The big change is that Lua now is completely reentrant. The state is
passed around as an extra parameter, so that there are no global
variables
in the code. (There is a mechanism with #defines that should ensure that
old code compiles without changes.)
To make that change, we have to touch the whole code; therefore, we took
the opportunity to improve some algorithms, and to remove some "bad"
features. In the end, the new version is more than 20% faster than Lua
3.2,
often much more than that. (E.g., the life program, from Dave Bollinger,
runs in less than 50% of the previous time).
The other main changes are listed below:
- in a call like f(g(x)), all results from `g' are passed to `f', when
`f'
is the last/only argument. (This may result in incompatibilities; for
instance, "write(gsub(...))" will write an extra number, which is the
second result from gsub. You may correct this case with
"write(gsub(...), '')", or "local g=gsub(...); write(g)".)
- there is a new control structure "break", and "repeat" may finish with
"end" for infinite loops. For instance
local line
repeat
line = read()
if line==nil then break end
...
end
local n,v = nil
repeat
n,v = next(t, n)
if not n then break end
...
end
Also, statements can have labels. A break without a label finishes the
inner loop (while/repeat), and a break with a label breaks the
corresponding statement. (This is similar to breaks in Ada and Java.)
- the code now uses "const" consistently. Among other things, that makes
it
clear that the only global names in the C code are "const", and makes
the
API more precise. (This will also generate some warnings in old code,
because lua_getstring now returns a "const char *").

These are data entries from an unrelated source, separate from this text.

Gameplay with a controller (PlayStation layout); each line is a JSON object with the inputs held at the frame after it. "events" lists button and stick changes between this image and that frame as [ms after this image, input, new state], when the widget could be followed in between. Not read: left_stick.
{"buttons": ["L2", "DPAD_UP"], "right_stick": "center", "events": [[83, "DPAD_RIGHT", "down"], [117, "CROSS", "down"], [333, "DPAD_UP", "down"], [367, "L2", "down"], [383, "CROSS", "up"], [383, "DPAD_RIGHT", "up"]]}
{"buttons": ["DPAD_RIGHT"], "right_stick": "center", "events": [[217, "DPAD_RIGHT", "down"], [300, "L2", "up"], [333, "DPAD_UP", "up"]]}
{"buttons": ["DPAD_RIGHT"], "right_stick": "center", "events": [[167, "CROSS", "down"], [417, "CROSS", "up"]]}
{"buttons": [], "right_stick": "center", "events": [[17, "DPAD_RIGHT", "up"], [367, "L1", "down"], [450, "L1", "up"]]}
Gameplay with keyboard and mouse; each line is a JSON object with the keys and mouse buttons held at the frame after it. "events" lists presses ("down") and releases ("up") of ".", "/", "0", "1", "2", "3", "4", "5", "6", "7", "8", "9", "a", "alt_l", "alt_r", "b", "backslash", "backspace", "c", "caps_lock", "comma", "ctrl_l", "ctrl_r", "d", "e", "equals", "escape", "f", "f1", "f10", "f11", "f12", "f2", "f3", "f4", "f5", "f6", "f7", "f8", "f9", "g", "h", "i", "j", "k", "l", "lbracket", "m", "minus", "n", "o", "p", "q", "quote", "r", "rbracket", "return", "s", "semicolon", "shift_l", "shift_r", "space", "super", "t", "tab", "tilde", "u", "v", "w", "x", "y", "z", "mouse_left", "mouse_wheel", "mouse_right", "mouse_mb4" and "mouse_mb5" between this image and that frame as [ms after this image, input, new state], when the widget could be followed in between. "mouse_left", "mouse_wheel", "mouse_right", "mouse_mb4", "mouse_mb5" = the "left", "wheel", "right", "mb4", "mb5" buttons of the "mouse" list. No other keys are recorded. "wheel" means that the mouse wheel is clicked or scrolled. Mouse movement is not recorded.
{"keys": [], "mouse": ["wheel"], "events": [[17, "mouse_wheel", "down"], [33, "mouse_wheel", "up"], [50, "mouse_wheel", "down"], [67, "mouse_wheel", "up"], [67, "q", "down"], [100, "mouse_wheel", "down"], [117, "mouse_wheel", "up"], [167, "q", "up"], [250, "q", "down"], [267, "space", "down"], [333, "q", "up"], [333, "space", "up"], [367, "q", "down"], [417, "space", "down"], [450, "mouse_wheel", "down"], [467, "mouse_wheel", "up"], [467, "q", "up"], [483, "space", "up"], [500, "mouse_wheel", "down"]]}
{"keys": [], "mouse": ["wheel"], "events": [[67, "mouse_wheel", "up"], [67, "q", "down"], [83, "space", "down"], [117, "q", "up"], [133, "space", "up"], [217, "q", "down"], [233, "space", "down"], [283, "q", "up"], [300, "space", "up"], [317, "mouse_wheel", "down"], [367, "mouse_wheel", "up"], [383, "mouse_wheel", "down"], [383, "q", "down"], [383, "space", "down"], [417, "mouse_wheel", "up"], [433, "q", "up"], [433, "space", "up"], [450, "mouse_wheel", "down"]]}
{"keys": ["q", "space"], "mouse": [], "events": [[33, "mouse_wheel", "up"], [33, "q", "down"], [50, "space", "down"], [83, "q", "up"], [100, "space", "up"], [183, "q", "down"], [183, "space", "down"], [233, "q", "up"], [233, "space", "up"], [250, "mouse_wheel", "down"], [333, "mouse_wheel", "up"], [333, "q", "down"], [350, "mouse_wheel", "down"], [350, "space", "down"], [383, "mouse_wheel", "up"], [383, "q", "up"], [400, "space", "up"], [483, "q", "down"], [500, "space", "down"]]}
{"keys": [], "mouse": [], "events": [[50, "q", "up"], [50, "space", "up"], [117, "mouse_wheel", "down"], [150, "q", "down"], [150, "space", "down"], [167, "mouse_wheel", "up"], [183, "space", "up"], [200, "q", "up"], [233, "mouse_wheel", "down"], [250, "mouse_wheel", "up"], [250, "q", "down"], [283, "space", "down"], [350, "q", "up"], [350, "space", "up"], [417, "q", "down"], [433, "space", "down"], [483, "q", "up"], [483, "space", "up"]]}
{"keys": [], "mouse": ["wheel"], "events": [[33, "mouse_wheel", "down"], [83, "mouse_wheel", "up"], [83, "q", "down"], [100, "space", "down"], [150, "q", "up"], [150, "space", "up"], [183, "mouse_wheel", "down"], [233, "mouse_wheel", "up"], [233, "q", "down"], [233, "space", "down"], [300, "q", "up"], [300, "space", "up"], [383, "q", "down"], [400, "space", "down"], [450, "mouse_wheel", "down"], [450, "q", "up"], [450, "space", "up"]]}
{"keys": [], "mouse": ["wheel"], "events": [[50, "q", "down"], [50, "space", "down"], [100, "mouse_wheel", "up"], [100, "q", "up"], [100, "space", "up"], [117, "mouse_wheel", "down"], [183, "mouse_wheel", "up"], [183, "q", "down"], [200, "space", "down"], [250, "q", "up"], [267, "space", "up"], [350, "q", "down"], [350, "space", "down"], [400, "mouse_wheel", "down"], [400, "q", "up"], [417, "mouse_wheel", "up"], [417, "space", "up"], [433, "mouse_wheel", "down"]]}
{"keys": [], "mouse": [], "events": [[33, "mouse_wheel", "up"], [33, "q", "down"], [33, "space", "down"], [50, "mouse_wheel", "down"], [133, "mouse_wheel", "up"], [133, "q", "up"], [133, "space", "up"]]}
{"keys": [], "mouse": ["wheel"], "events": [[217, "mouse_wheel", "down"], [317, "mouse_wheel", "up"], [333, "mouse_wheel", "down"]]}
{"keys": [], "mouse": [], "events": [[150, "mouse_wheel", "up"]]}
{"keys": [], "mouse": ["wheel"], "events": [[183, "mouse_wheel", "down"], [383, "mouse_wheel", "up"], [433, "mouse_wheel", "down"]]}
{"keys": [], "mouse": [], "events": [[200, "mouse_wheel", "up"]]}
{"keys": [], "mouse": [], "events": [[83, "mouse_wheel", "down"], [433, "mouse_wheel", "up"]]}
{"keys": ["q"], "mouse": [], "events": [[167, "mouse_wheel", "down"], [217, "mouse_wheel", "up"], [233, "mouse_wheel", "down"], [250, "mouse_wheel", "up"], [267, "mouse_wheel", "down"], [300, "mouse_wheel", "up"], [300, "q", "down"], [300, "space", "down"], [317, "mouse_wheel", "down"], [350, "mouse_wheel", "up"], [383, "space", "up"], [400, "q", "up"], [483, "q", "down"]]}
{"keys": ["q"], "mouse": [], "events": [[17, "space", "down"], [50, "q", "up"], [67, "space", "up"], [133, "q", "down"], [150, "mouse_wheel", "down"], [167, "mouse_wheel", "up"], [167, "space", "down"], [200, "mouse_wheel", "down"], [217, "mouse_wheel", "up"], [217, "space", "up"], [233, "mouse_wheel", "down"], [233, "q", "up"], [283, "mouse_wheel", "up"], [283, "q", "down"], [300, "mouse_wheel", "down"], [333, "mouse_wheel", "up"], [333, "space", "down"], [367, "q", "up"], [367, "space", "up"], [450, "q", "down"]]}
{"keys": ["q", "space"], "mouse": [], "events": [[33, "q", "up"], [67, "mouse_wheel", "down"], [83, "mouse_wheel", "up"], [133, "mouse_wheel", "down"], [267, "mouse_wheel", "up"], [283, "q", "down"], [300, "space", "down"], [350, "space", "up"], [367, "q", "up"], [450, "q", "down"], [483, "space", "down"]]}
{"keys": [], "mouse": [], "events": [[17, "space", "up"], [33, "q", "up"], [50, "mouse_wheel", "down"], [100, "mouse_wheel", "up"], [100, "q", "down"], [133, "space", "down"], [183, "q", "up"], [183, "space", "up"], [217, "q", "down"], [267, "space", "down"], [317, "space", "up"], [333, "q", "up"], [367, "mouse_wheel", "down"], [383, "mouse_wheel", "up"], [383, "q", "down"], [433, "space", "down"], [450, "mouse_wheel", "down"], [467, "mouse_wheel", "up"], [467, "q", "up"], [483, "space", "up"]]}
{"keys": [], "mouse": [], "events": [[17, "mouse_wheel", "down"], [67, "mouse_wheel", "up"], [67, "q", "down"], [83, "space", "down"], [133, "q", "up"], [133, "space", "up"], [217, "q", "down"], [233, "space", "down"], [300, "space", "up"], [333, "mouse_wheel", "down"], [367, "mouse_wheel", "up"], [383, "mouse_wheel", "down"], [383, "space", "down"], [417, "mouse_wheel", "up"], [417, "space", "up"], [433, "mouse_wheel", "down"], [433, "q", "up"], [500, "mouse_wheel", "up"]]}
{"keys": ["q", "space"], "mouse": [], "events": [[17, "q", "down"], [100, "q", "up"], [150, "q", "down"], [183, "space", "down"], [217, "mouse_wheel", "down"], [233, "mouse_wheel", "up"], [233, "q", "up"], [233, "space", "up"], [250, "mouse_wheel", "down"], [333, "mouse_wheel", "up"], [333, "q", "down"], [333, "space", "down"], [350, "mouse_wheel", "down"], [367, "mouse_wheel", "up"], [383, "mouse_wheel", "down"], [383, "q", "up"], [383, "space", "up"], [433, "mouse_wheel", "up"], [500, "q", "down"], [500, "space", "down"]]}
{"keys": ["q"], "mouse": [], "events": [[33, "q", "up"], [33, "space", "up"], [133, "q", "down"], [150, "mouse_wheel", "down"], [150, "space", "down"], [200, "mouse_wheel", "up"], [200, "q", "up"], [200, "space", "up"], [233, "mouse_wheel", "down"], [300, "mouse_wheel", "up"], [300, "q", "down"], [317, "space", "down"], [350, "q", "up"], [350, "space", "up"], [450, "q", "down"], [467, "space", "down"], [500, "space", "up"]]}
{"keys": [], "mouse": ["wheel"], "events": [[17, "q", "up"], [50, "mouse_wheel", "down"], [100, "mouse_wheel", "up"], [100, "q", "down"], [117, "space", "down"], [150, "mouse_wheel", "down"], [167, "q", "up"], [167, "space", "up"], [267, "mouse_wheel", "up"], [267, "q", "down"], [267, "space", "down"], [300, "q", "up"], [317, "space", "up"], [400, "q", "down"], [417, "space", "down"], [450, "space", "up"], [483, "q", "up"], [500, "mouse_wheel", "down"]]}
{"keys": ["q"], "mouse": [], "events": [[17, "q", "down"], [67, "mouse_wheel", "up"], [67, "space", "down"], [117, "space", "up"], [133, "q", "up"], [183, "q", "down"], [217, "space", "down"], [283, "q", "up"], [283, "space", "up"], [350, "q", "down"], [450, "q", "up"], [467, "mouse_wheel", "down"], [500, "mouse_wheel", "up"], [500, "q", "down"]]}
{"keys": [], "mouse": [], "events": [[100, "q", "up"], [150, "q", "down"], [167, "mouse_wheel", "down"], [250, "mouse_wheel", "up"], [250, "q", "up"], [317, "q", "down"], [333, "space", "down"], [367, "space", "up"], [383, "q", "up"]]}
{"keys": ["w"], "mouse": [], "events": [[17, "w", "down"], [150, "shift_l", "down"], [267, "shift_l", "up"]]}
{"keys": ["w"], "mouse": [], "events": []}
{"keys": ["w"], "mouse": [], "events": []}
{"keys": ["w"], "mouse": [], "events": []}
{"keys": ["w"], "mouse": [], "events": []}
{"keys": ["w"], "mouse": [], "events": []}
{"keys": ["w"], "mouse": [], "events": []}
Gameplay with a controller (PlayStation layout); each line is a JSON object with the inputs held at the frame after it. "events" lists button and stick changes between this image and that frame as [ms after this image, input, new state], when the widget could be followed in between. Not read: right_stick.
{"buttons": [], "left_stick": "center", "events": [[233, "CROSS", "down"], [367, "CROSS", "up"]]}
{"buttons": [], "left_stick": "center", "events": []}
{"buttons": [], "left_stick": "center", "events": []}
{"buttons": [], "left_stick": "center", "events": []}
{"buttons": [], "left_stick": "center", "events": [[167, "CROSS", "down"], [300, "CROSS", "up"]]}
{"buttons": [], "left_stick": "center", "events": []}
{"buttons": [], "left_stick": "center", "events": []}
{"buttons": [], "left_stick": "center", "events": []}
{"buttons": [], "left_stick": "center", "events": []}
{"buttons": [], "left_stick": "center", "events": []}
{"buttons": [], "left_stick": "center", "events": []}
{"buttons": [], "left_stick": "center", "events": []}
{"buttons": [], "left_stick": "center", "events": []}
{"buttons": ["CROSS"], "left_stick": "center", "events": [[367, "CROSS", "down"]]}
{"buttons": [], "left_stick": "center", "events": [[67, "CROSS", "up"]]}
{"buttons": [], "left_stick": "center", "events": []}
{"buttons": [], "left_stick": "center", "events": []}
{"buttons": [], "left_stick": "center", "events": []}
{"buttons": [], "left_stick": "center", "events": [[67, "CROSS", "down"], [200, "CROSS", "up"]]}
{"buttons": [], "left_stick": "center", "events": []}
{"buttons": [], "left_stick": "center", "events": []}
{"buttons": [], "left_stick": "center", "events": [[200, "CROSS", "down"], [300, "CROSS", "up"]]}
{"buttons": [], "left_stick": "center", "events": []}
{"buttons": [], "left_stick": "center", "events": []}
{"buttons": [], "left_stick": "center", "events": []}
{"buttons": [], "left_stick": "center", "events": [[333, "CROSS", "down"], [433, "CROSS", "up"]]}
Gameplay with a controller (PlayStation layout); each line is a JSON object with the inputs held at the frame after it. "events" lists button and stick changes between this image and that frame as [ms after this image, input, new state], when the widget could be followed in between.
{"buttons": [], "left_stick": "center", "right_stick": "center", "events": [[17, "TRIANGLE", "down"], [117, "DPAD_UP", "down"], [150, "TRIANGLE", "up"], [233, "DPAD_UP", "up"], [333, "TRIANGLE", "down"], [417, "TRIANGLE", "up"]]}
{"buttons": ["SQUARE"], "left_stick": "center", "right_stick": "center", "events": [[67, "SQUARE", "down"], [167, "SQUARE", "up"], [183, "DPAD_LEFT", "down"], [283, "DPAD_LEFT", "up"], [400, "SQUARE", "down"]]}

- the code now is "pure C": ANSI C *and* C++. So you can compile Lua as
a
C++ program without errors or warnings. (With our compiler [gcc
2.7.2.3],
this results in a much bigger and a little slower program; but you have
the
choice).
- the structures of opcodes changed. Instead of a byte-oriented stream
of
byte-codes, with each instruction taking a variable number of bytes, now
the opcode is an array of longs (4 bytes), with each instruction using
one
position. (You can change that to 2-byte instructions, using smaller
limits
for maximum number of local variables, etc.) That makes code generation
more straightforward, allows peep-hole optimizations (for instance,
i=i+1
codes as one single instruction), and facilitates the implementation of
new
control structures. Also, now Lua uses real "jump code" for
conditionals.
- the hash algorithm for tables was rewritten. The new algorithm is
faster
than the old one, uses less memory, and is more stable (that is, bad
cases are rarer).
- we removed the garbage collection tag method for tables. That was a
source of problems, because when there was no more references to a table
we
had to create one for the tag method. Garbage collection should be
invisible from Lua. Now there is only GC tag methods for userdata (C
data),
and only C code can set them. (That is, GC tag methods concerns only C
code.)
- we removed "read patterns" from the "read" function. Nobody (or very
few
people) used them, and they were very inefficient. Now the only options
are
"*a" (read the whole file), "*l" (read a line, the default), "*n" (read
a
number), and "*w" (read a word). These options were already present in
Lua3.2, but now they are much faster. (The old read patterns can still
be
enabled with a #define).
- the optimizations during code generation can change tests such as
"a<b"
(e.g., "if a<b then..." will generate "jump if a>=b"). Therefore, there
is
no point in having four different tag methods for comparisons, when we
cannot know which one will be used. Now, there is only one tag method
for
comparison ("lt", less than). Other tests use this tag method following
the
usual rules: a>b === b<a; a<=b === not (b<a); b<=a === not (a<b).
- the whole debug API was rewritten. The old API used too many pointers
to
variables, and has too many special cases and codes. It should be easy
to
change programs to this new API, and we will provide an "adaptor" that
simulates the old API using the new one.